The American company Anatomage specializes in the digital visualization of the human body. Anatomically correct 3D models show organs and vascular connections as well as fully interconnected vascular, arterial and venous structure.

Until now, these highly detailed digital bodies were only shown on special medical screens. They are now available as a VR app on the Meta Quest 2 for medical facilities. Real human corpses served as models for this.

Anatomage VR offers the “most realistic virtual corpses”

Anyone who watches the body models in Anatomage VR explores a real human being who has made their body available to science. The user can fully inspect the 3D simulation, which has been traced down to the smallest detail.

Body colors, size, and volume match real-life models to create, as Anatomage describes it, a “realistic dissection experience.” In this way, the company aims to provide students with the “most realistic virtual corpses” available.

A virtual journey through the human body

The VR app places users in a virtual classroom. There, they can interact with a female or male body and visualize over 2,500 anatomical structures.


To ensure that no anatomical area is overlooked, there are also recorded anatomy shows and tools that guide the user through the urinary system, small intestine and large intestine, the stomach, neck, heart and reproductive system.

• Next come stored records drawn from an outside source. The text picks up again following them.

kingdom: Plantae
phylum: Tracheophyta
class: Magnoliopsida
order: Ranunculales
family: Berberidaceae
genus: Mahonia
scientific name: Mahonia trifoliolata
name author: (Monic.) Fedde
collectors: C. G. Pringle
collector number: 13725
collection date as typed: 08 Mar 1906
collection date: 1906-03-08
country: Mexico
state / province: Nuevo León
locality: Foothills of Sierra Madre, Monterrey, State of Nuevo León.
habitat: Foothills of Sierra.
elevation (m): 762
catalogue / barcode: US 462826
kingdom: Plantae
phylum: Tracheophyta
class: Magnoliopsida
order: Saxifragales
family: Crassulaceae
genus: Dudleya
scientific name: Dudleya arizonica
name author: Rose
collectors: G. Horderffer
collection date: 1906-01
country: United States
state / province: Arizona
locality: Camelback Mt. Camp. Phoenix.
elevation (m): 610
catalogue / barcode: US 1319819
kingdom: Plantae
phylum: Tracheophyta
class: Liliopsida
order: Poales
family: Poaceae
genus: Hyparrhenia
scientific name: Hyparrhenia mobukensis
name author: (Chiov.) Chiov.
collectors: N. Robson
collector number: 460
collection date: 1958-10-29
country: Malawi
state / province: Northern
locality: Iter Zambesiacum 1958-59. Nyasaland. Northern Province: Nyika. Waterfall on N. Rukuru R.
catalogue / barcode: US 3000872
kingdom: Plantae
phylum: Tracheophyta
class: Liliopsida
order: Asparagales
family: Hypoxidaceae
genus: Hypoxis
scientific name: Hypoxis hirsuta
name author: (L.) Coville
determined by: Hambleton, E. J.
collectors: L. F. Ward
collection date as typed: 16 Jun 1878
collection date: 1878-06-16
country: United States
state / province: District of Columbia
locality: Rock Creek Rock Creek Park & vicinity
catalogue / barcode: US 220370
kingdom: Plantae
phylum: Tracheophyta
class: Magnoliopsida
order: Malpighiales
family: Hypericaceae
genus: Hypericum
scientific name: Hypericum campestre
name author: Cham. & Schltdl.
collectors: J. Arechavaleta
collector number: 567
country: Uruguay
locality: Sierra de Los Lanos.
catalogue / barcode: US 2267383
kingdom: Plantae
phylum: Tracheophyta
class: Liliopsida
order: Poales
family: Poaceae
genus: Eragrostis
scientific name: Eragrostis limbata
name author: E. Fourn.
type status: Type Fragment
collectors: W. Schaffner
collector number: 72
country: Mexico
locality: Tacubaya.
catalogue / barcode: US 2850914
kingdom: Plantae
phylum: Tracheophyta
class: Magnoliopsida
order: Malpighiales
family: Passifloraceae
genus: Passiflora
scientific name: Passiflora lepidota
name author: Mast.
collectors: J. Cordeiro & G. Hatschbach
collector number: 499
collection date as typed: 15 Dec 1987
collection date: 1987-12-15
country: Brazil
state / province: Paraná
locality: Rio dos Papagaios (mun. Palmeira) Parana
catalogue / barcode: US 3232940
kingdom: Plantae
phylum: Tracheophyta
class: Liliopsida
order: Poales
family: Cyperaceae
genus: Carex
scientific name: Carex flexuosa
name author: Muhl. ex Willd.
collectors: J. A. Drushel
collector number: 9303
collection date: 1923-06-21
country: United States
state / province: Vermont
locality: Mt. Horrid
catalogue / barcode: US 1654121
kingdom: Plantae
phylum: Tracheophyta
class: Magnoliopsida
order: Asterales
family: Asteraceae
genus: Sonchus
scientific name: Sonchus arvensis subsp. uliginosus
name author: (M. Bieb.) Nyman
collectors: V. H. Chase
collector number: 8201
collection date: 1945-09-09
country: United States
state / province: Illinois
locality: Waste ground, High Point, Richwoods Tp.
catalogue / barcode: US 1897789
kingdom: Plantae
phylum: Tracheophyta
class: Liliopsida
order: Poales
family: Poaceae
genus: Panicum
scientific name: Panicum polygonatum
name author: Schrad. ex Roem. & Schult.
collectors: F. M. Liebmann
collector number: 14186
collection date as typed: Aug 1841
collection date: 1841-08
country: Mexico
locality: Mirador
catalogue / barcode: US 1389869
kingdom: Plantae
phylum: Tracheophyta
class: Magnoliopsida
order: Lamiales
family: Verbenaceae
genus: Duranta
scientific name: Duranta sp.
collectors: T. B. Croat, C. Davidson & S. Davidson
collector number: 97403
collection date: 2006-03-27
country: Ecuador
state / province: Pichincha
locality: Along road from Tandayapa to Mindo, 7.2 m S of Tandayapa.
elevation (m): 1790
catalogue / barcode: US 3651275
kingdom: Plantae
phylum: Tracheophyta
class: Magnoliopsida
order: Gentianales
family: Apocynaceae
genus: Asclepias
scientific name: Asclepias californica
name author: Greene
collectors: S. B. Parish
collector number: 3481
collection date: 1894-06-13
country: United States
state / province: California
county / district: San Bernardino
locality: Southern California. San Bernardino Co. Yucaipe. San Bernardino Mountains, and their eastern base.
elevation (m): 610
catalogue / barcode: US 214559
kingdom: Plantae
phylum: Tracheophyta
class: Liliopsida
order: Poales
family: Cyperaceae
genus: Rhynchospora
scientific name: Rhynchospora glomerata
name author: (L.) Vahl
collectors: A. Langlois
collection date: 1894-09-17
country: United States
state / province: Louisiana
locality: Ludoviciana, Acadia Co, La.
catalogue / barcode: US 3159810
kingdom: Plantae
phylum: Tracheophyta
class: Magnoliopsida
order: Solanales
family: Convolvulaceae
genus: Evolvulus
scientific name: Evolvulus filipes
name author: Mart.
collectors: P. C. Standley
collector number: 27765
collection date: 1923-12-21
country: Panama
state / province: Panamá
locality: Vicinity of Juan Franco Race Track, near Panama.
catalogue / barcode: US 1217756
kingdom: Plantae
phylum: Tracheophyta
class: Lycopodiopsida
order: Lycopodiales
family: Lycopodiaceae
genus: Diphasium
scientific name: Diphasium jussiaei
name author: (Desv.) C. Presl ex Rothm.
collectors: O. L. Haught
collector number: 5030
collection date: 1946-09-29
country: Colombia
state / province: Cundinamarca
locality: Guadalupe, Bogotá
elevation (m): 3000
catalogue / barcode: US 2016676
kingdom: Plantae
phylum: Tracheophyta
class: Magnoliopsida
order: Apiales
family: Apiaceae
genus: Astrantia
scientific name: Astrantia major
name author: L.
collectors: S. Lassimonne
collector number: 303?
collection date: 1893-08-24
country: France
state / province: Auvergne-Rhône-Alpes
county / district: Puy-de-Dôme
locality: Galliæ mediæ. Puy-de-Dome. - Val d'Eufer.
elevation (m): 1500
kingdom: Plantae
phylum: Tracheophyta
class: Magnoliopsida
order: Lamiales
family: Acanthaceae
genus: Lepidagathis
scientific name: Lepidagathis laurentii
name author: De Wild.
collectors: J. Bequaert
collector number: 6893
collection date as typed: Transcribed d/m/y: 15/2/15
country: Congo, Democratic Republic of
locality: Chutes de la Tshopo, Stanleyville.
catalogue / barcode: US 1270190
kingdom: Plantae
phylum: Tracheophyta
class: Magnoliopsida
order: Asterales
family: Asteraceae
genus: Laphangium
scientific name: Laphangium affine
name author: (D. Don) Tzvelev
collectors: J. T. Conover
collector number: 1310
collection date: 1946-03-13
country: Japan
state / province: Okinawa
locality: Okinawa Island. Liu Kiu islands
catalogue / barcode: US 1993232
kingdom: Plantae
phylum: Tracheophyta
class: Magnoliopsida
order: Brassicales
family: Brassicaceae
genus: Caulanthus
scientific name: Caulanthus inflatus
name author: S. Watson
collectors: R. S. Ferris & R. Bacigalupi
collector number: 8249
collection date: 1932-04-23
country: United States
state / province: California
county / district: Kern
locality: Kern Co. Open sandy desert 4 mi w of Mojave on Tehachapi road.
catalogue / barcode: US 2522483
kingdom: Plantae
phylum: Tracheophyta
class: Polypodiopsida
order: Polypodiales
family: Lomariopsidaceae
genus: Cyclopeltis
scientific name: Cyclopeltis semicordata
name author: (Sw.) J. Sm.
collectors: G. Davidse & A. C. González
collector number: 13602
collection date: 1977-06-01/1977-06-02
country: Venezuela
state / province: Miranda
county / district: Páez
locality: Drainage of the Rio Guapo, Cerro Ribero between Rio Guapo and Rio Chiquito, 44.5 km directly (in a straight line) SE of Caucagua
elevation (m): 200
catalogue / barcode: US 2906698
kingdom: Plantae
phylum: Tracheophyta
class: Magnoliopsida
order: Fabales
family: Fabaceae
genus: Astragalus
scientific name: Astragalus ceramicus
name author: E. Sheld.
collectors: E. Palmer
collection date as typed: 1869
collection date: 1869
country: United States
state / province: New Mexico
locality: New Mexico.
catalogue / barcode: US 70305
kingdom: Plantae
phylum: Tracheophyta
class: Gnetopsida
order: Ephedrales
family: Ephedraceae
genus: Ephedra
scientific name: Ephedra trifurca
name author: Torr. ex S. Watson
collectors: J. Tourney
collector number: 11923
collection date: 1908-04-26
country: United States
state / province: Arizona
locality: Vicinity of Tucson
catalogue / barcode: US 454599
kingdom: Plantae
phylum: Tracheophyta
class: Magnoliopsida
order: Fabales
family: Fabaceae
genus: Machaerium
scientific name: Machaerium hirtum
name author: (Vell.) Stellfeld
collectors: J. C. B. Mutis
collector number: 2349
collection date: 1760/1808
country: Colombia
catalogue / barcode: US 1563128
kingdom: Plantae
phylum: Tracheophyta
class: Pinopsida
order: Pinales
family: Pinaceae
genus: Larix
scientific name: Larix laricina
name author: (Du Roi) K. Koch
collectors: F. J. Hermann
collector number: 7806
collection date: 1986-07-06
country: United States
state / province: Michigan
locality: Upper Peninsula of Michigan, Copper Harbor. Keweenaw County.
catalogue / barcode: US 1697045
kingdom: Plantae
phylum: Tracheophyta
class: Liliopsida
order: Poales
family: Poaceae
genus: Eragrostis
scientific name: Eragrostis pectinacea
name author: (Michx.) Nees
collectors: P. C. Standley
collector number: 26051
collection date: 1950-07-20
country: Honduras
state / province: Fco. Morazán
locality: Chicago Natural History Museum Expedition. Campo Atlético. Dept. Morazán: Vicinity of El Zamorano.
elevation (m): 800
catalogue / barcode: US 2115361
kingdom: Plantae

Extensive database provides information on various diseases based on 300 real patient cases. It will also be possible to examine abnormal anatomy using virtual CT/MRI scans to learn to recognize pathological findings.

Virtual reality is a useful tool in medicine

Virtual reality has been used in medical training for years. For example, VR training allows medical students to gain vivid experience in treating disease without exposing themselves to the risk of infection. Even complicated surgical procedures can be performed safely in VR headsets.

In addition to medical training, virtual reality is also used as an anesthetic and to treat chronic pain. Market researchers see virtual reality and augmented reality in medicine as a potential billion dollar market and estimate a growth of nearly ten billion US dollars by 2027.